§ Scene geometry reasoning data

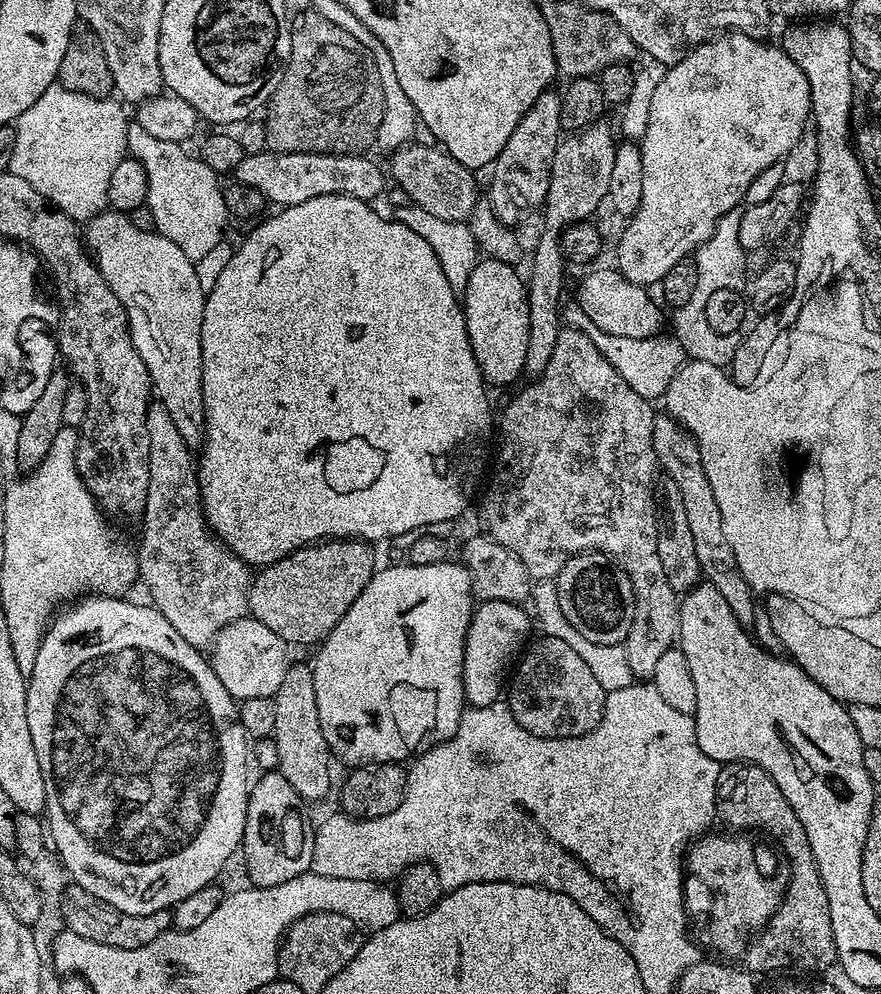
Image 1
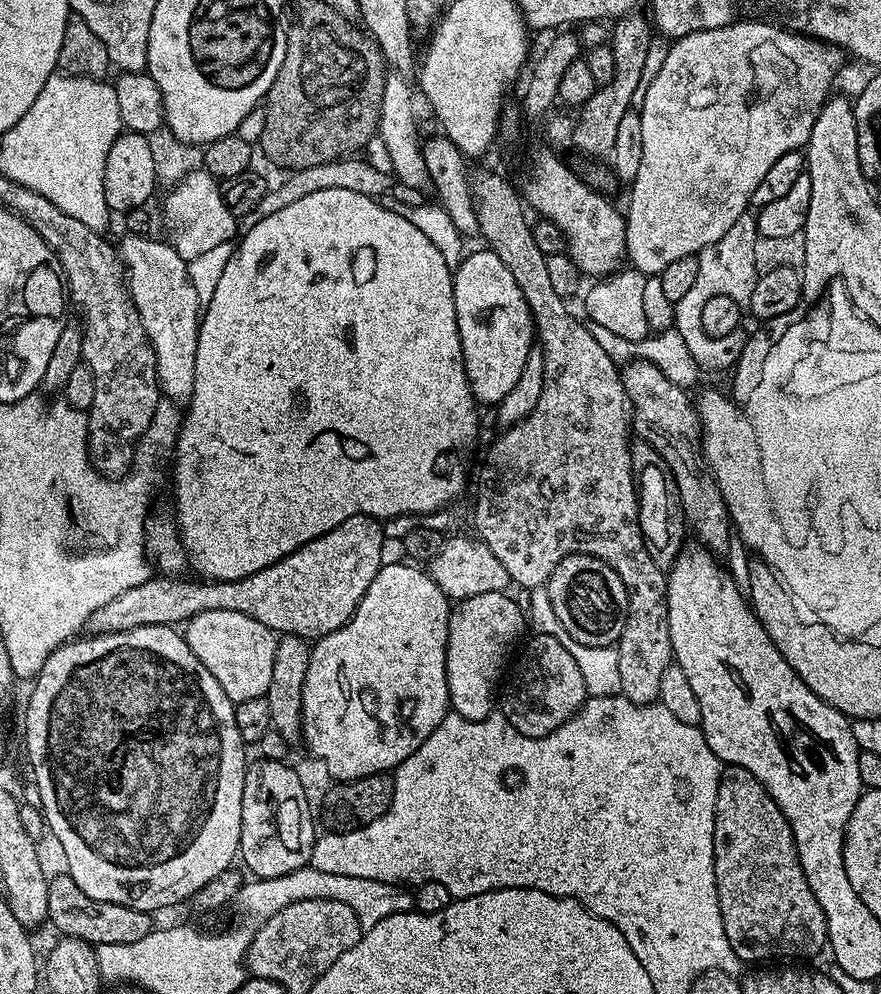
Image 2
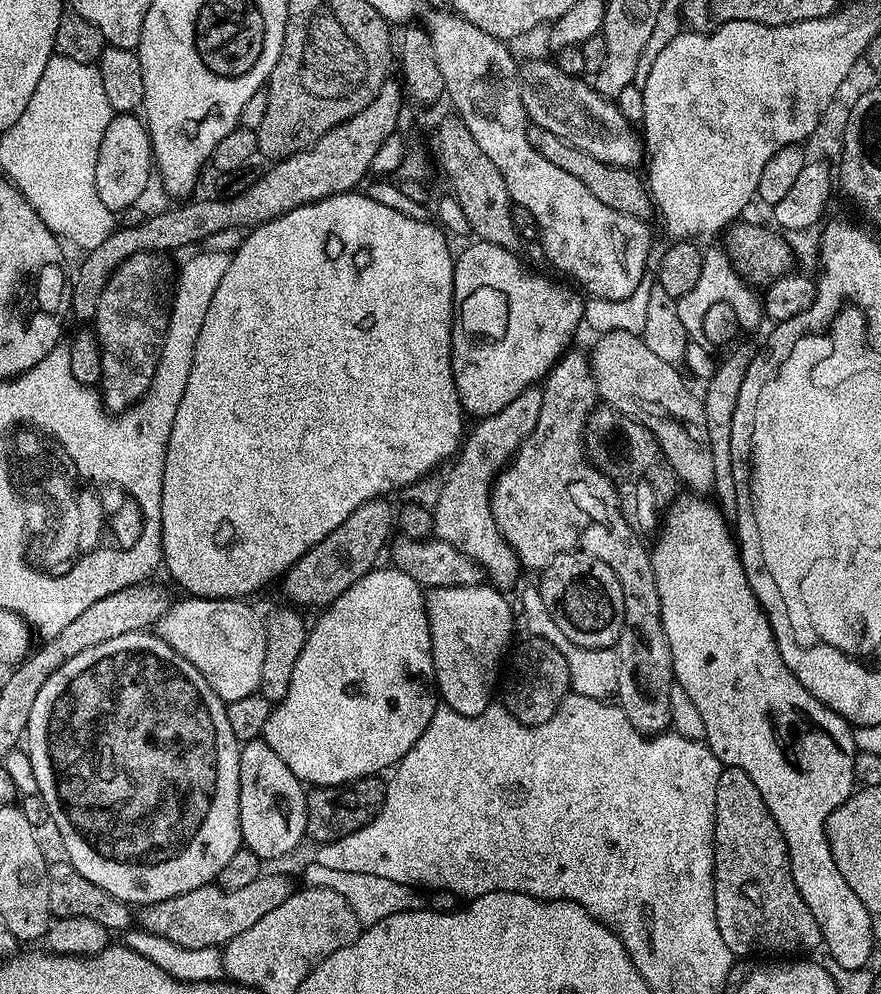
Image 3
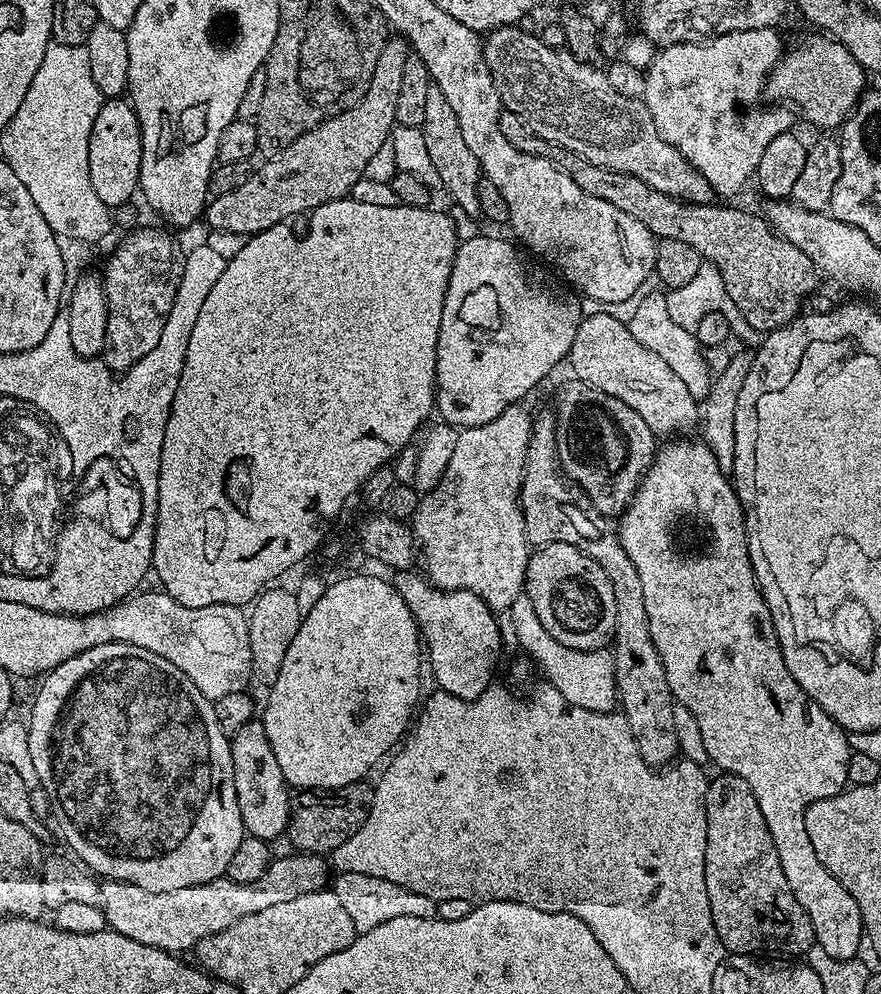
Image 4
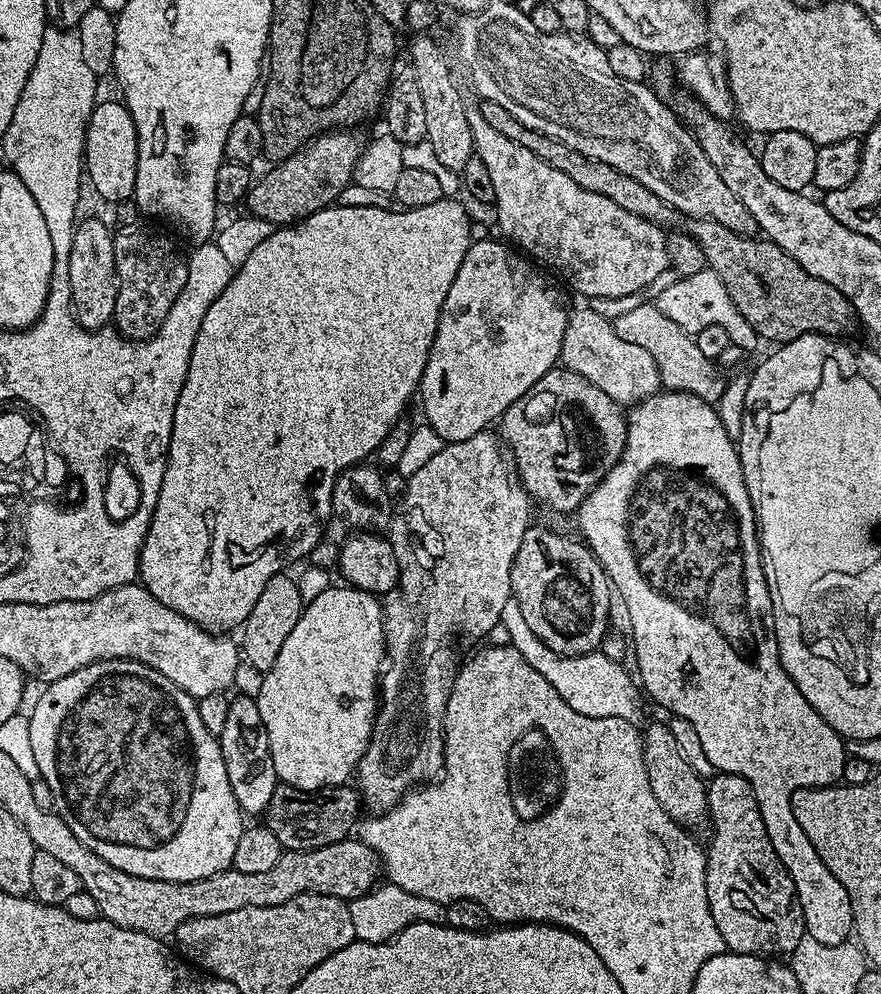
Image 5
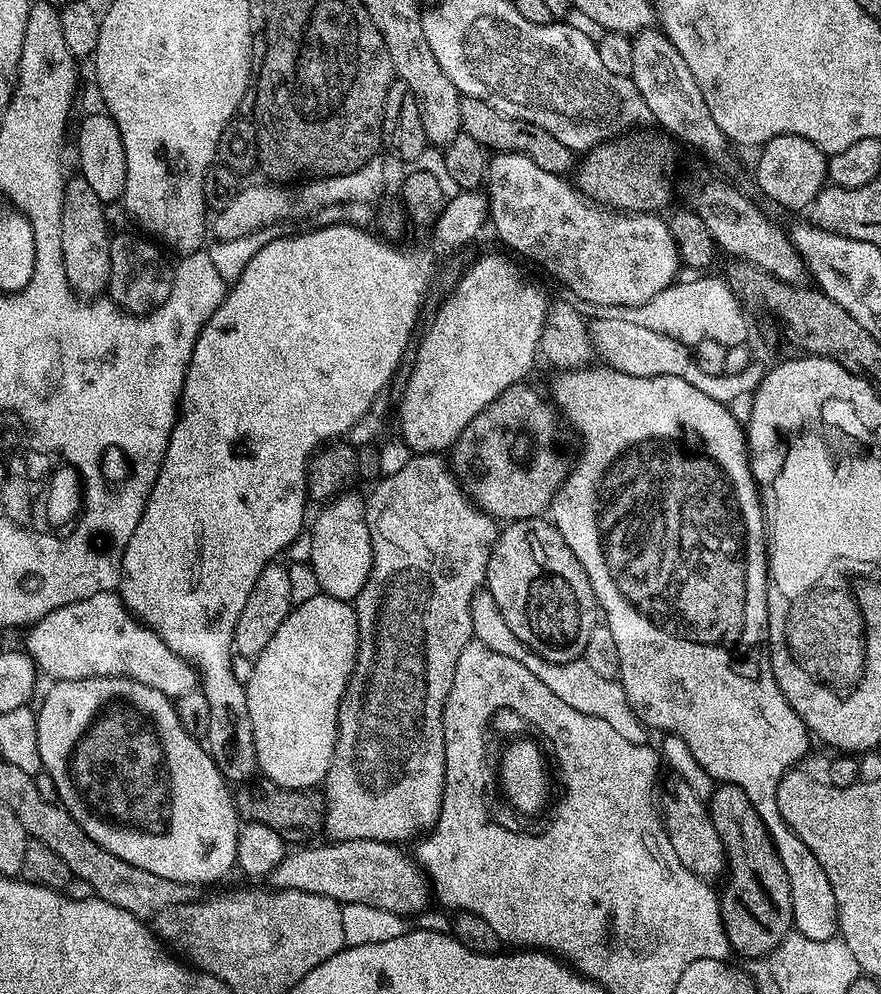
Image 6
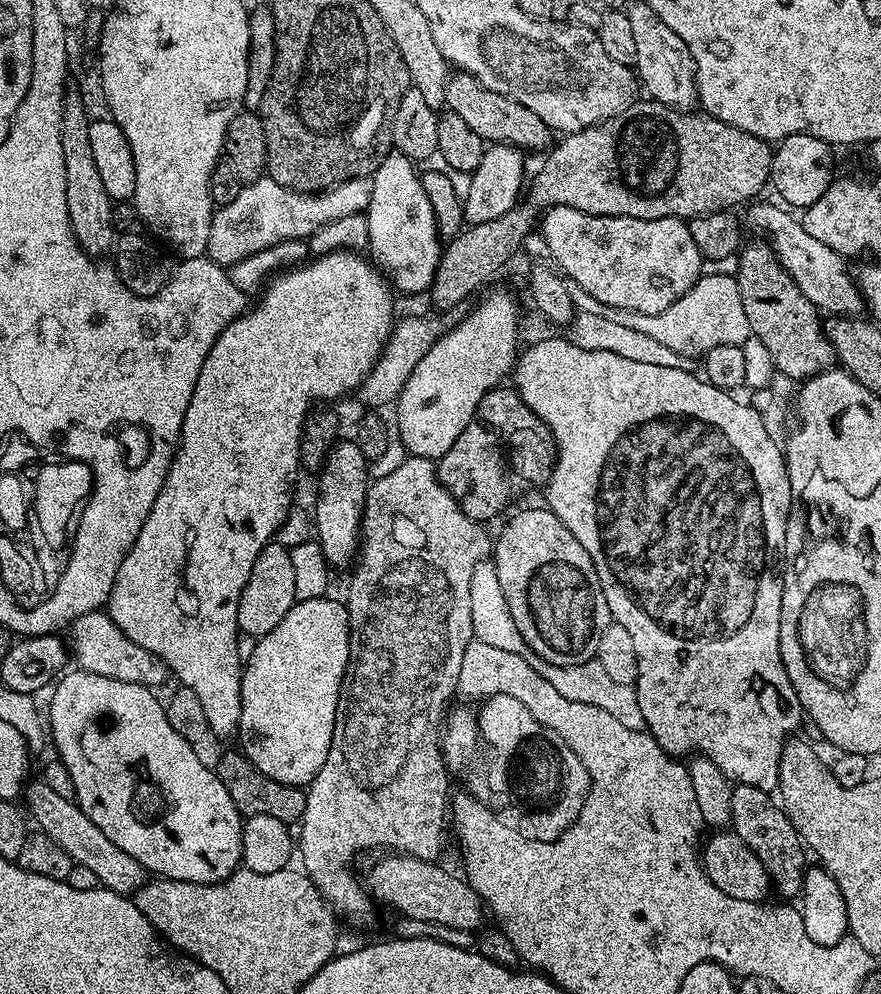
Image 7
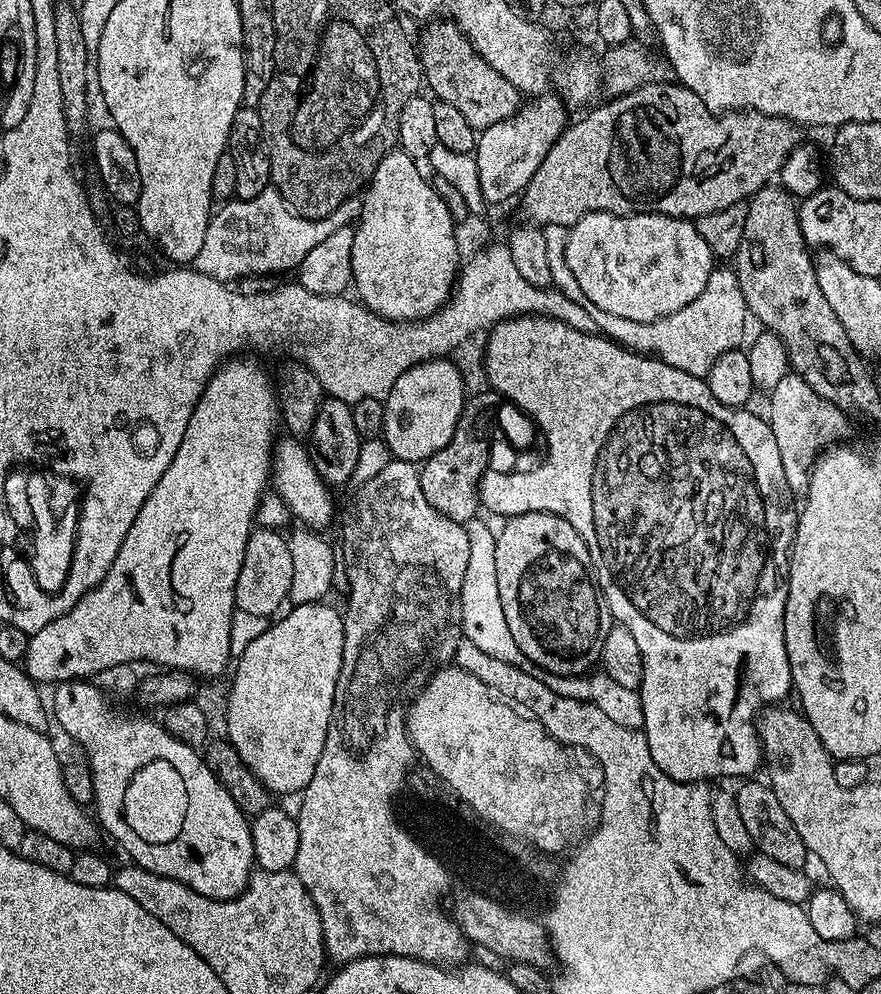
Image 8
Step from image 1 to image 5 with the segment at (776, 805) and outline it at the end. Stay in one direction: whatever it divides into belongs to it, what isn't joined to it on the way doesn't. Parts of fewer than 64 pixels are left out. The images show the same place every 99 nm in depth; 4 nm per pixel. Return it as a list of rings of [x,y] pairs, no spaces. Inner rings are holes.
[[[716,772],[707,783],[711,793],[711,825],[705,868],[706,898],[710,914],[714,918],[714,926],[718,926],[724,939],[724,947],[730,952],[765,958],[780,954],[776,952],[790,954],[806,934],[804,915],[796,897],[794,882],[786,866],[782,866],[782,858],[774,854],[774,842],[770,842],[770,834],[766,834],[766,822],[762,822],[754,790],[746,778],[729,772]]]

§ ACTIVITY
Write out each entry word for word, images excluded.

§ EXERCISE SOLUTION
Image 1
Image 2
Image 3
Image 4
Image 5
Image 6
Image 7
Image 8
Step from image 1 to image 5 with the segment at (776, 805) and outline it at the end. Stay in one direction: whatever it divides into belongs to it, what isn't joined to it on the way doesn't. Parts of fewer than 64 pixels are left out. The images show the same place every 99 nm in depth; 4 nm per pixel. Return it as a list of rings of [x,y] pairs, no spaces. Inner rings are holes.
[[[716,772],[707,783],[711,793],[711,825],[705,868],[706,898],[710,914],[714,918],[714,926],[718,926],[724,939],[724,947],[730,952],[765,958],[780,954],[776,952],[790,954],[806,934],[804,915],[796,897],[794,882],[786,866],[782,866],[782,858],[774,854],[774,842],[770,842],[770,834],[766,834],[766,822],[762,822],[754,790],[746,778],[729,772]]]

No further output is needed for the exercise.